The sets A, B, C, D are bicyclic semigroups, E is an infinite cyclic semigroup and the subsemigroup D ∪ E is a nonregular semigroup.

=== Idempotent elements ===
The set of idempotents of Sp_{4}, is {a_{n}, b_{n}, c_{n}, d_{n} : n = 0, 1, 2, ...} where, a_{0} = a, b_{0} = b, c_{0} = c, d_{0} = d, and for n = 0, 1, 2, ....,
 a_{n+1} = a(ca)^{n}(db)^{n}d
 b_{n+1} = a(ca)^{n}(db)^{n+1}
 c_{n+1} = (ca)^{n+1}(db)^{n+1}
 d_{n+1} = (ca)^{n+1}(db)^{n+l}d

The sets of idempotents in the subsemigroups A, B, C, D (there are no idempotents in the subsemigroup E) are respectively:

 E_{A} = { a_{n} : n = 0,1,2, ... }
 E_{B} = { b_{n} : n = 0,1,2, ... }
 E_{C} = { c_{n} : n = 0,1,2, ... }
 E_{D} = { d_{n} : n = 0,1,2, ... }

==Four-spiral semigroup as a Rees-matrix semigroup==

Let S be the set of all quadruples (r, x, y, s) where r, s, ∈ { 0, 1 } and x and y are nonnegative integers and define a binary operation in S by

$$(r, x, y, s) * (t, z, w, u) =
\begin{cases}
(r, x-y + \max(y , z + 1), \max(y - 1, z) - z + w, u) & \text{if } s = 0, t = 1\\
(r, x - y+ \max(y, z), \max(y, z) - z + w, u)&\text{otherwise.}
\end{cases}$$

The set S with this operation is a Rees matrix semigroup over the bicyclic semigroup, and the four-spiral semigroup Sp_{4} is isomorphic to S.

==Properties==
- By definition itself, the four-spiral semigroup is an idempotent generated semigroup (Sp_{4} is generated by the four idempotents a, b. c, d.)
- The four-spiral semigroup is a fundamental semigroup, that is, the only congruence on Sp_{4} which is contained in the Green's relation H in Sp_{4} is the equality relation.
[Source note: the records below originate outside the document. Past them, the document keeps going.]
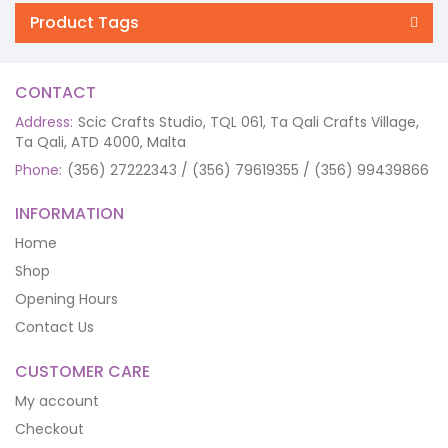
Product Tags
CONTACT
Address:
Scic Crafts Studio, TQL 061, Ta Qali Crafts Village,
Ta Qali, ATD 4000, Malta
Phone:
(356) 27222343 / (356) 79619355 / (356) 99439866
INFORMATION
Home
Shop
Opening Hours
Contact Us
CUSTOMER CARE
My account
Checkout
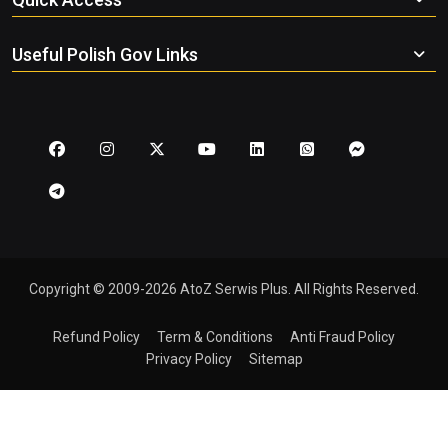
Useful Polish Gov Links
Copyright © 2009-2026 AtoZ Serwis Plus. All Rights Reserved.
Refund Policy
Term & Conditions
Anti Fraud Policy
Privacy Policy
Sitemap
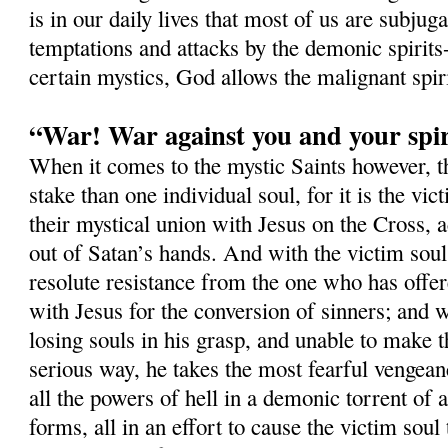
is in our daily lives that most of us are subjug
temptations and attacks by the demonic spirits-
certain mystics, God allows the malignant spi
“War! War against you and your spir
When it comes to the mystic Saints however, 
stake than one individual soul, for it is the vi
their mystical union with Jesus on the Cross, a
out of Satan’s hands. And with the victim soul,
resolute resistance from the one who has offer
with Jesus for the conversion of sinners; and w
losing souls in his grasp, and unable to make t
serious way, he takes the most fearful vengean
all the powers of hell in a demonic torrent of a
forms, all in an effort to cause the victim soul 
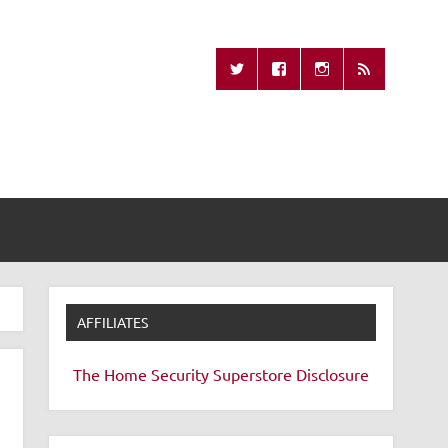
Missing Remote
AFFILIATES
The Home Security Superstore
Disclosure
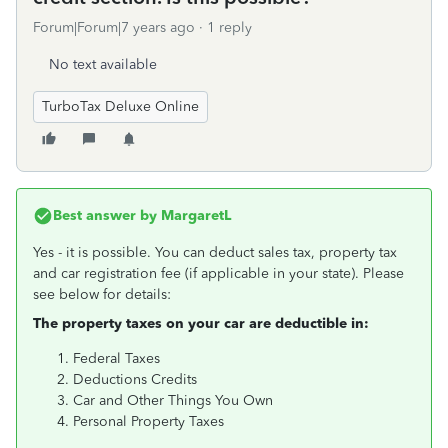
Forum|Forum|7 years ago
1 reply
No text available
TurboTax Deluxe Online
Best answer by
MargaretL
Yes - it is possible. You can deduct sales tax, property tax
and car registration fee (if applicable in your state). Please
see below for details:
The property taxes on your car are deductible in:
Federal Taxes
Deductions Credits
Car and Other Things You Own
Personal Property Taxes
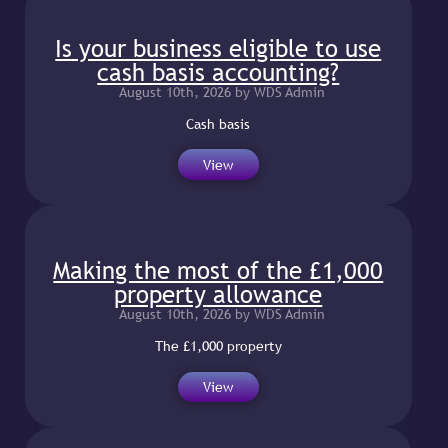
Is your business eligible to use
cash basis accounting?
August 10th, 2026 by WDS Admin
Cash basis
View
Making the most of the £1,000
property allowance
August 10th, 2026 by WDS Admin
The £1,000 property
View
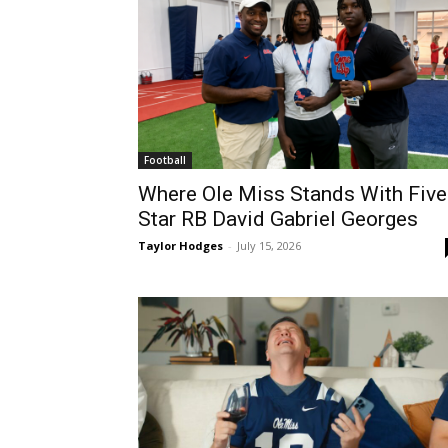
Football
Where Ole Miss Stands With Five
Star RB David Gabriel Georges
Taylor Hodges
-
July 15, 2026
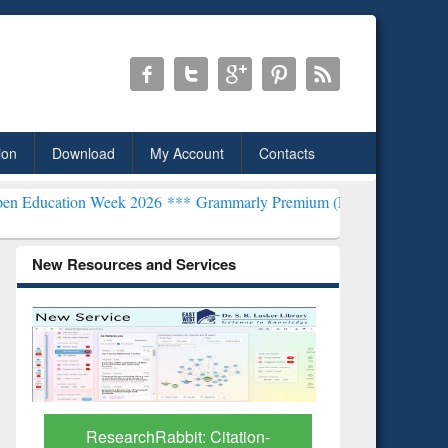
ion
Download
My Account
Contacts
 Week 2026 ***
Grammarly Premium (Edu) Subscription through Bd
New Resources and Services
tion-
Grammarly Premium (Edu)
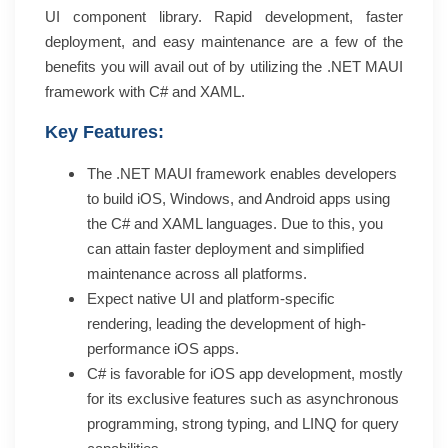
UI component library. Rapid development, faster
deployment, and easy maintenance are a few of the
benefits you will avail out of by utilizing the .NET MAUI
framework with C# and XAML.
Key Features:
The .NET MAUI framework enables developers
to build iOS, Windows, and Android apps using
the C# and XAML languages. Due to this, you
can attain faster deployment and simplified
maintenance across all platforms.
Expect native UI and platform-specific
rendering, leading the development of high-
performance iOS apps.
C# is favorable for iOS app development, mostly
for its exclusive features such as asynchronous
programming, strong typing, and LINQ for query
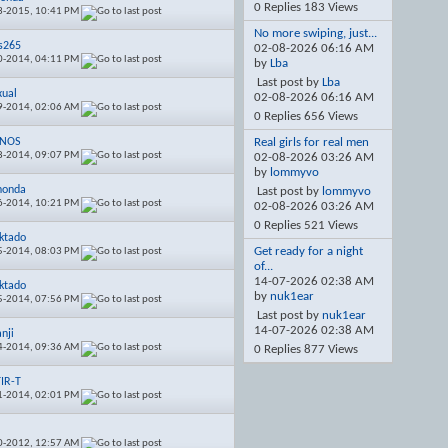
0 Replies 183 Views
3-2015,
10:41 PM
No more swiping, just...
is265
02-08-2026
06:16 AM
0-2014,
04:11 PM
by
Lba
Last post by
Lba
xual
02-08-2026
06:16 AM
9-2014,
02:06 AM
0 Replies 656 Views
rNOS
Real girls for real men
8-2014,
09:07 PM
02-08-2026
03:26 AM
by
lommyvo
honda
Last post by
lommyvo
6-2014,
10:21 PM
02-08-2026
03:26 AM
0 Replies 521 Views
ktado
Get ready for a night
5-2014,
08:03 PM
of...
14-07-2026
02:38 AM
ktado
by
nuk1ear
5-2014,
07:56 PM
Last post by
nuk1ear
14-07-2026
02:38 AM
nji
4-2014,
09:36 AM
0 Replies 877 Views
IR-T
1-2014,
02:01 PM
e
0-2012,
12:57 AM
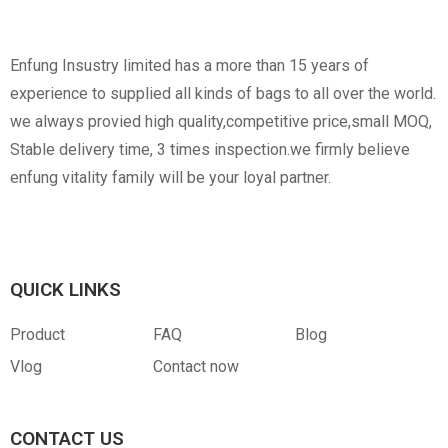
Non-Woven
Nylon
Paper Box
Opp Bag
Enfung Insustry limited has a more than 15 years of
experience to supplied all kinds of bags to all over the world.
we always provied high quality,competitive price,small MOQ,
Stable delivery time, 3 times inspection.we firmly believe
enfung vitality family will be your loyal partner.
Canvas
RPET
Customized Hangtag
Opp With Custom
Warning
QUICK LINKS
Product
FAQ
Blog
Vlog
Contact now
PVC
PU Leather
CONTACT US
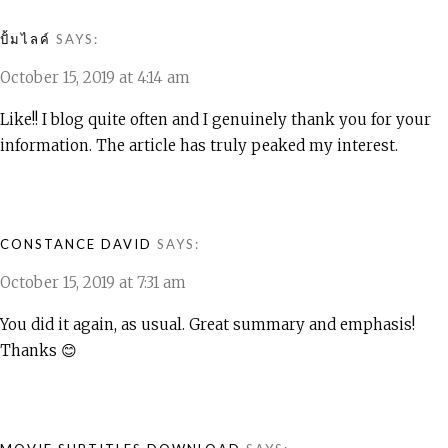
ปั้มไลค์
SAYS:
October 15, 2019 at 4:14 am
Like!! I blog quite often and I genuinely thank you for your
information. The article has truly peaked my interest.
CONSTANCE DAVID
SAYS:
October 15, 2019 at 7:31 am
You did it again, as usual. Great summary and emphasis!
Thanks 😊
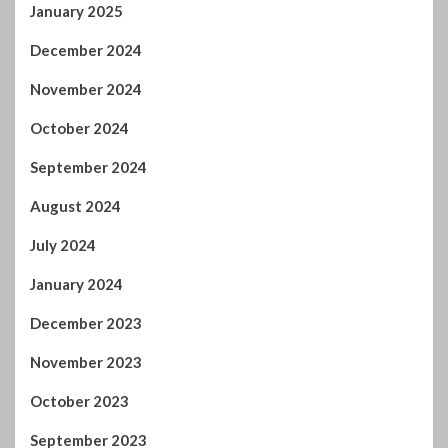
December 2024
November 2024
October 2024
September 2024
August 2024
July 2024
January 2024
December 2023
November 2023
October 2023
September 2023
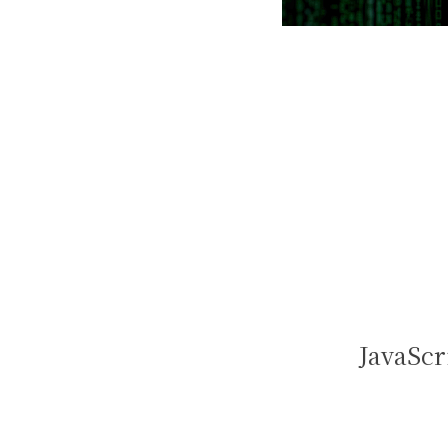
JavaScr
==Double four-spiral semigroup==

The fundamental double four-spiral semigroup, denoted by DSp_{4}, is the semigroup generated by five elements a, b, c, d, e satisfying the following conditions:

- a^{2} = a, b^{2} = b, c^{2} = c, d^{2} = d, e^{2} = e
- ab = b, ba = a, bc = b, cb = c, cd = d, dc = c, de = d, ed = e
- ae = e, ea = e

The first set of conditions imply that the elements a, b, c, d, e are idempotents. The second set of conditions state the Green's relations among these idempotents, namely, a R b L c R d L e. The two conditions in the third set imply that e ω a where ω is the biorder relation defined as ω = ω^{l} ∩ ω^{r}.